In my dreams, I often took on the body of a ptarmigan. Ptarmigans blend into the arctic foliage in the summer and look like shadows. In the winter, they are as white as snow. The ptarmigan doesn’t often fly, but when it does fly, it soars. In my dreams, I soared too. I would wake up feeling heartbroken and magical.

David plays the didgeridoo and rubs lavender and peppermint oils on my icy feet. He asks me why I’m afraid. I say I’m afraid that Tyrone is going to die and that I will never soar again.

“Tyrone could live to be 20,” David tells me. “And you will be a mother some day.”

I can’t stop crying. I hadn’t told David I was afraid that I would never be a mother.

I open my eyes and feel dizzy. David tells me that coming back from the spiritual realm is difficult. He prescribes a liver cleanse. I have a terrible poker face.

“It’s not magic,” David chuckles. “It’s just vitamins.”

And then: “If you detox your own liver, you’ll help Tyrone’s liver too.”

I shiver. I hadn’t told him that Tyrone’s liver was failing.

“Animals are your gift. Watch them. Watch the birds.” I know that I will start watching everything./p>

As I leave David’s house, I check my reflection in the window. My face is warm and radiant, no sign of streaked mascara. I drive to work, marveling at the flow of traffic on the I-10 freeway, mica shimmering on black tar like a galaxy of diamonds.

A week later, my best friend and I have a fight. I sit in my garden, praying for forgiveness. I’ve never prayed before. Then I see the hummingbirds feeding off the passion fruit vine. Hummingbirds don’t flock, but here is a flock of hummingbirds. David told me that when his daughter was born six weeks premature and couldn’t leave the incubator, he saw hundreds of hummingbirds hovering outside the hospital. His baby lived. My friend forgave me.

A voice in my head asks me whether this is real. Another voice answers that it doesn’t matter. I could stop seeing what David asked me to see, but I don’t want to. There’s magic in the not-knowing, there’s healing in the belief of healing, and there’s comfort in hearing a shaman tell you that you will soar high above the earth again, into the clear sky.

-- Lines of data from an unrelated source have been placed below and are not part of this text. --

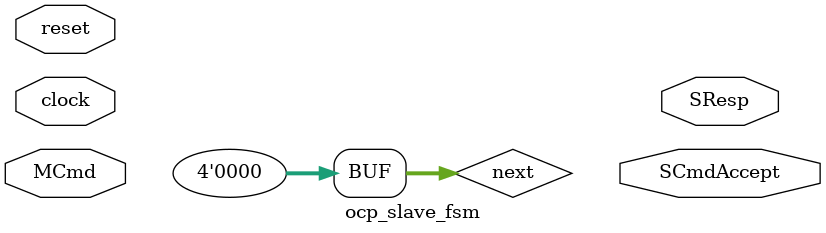
<source format=v>
/*
 * OCP Slave Controller
 *
 * For now no extensions; just simple R/W FSM
 */

module ocp_slave_fsm(
  // Inputs
  input wire clock,
  input wire reset,
  input wire [2:0] MCmd,

  // Outputs
  output reg SCmdAccept,
  output reg [1:0] SResp,
);

reg [3:0] state;
reg [3:0] next;

// State transition block
always @(posedge clock) begin
end

// State transision logic block
always @(state or read_request or write_request or SCmdAccept or SResp) begin
  next <= 4'b0;
end

// Output logic block
always @(posedge clock) begin
  if (reset) begin
  end
end
endmodule

</source>
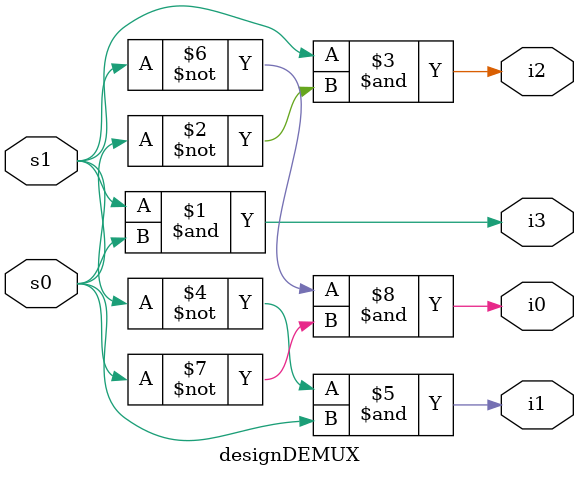
<source format=v>
module designDEMUX(input s1,s0,output i3,i2,i1,i0);
assign i3=s1&s0;
assign i2=s1&~s0;
assign i1=~s1&s0;
assign i0=~s1&~s0;
endmodule

</source>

Without knowing me, David gave me compassion, warm blankets, and infinite hope. I had given another man my heart and body for a promise that he would stay. He left me. For $250, David gave me what I needed. Miracles don’t have to be free.

And they don’t have to be magic. Tyrone’s appetite has returned and his liver tests are normal again. He leaps and frolics as he did 13 years ago. Every night, I whisper in his ear, “Just be a dog.”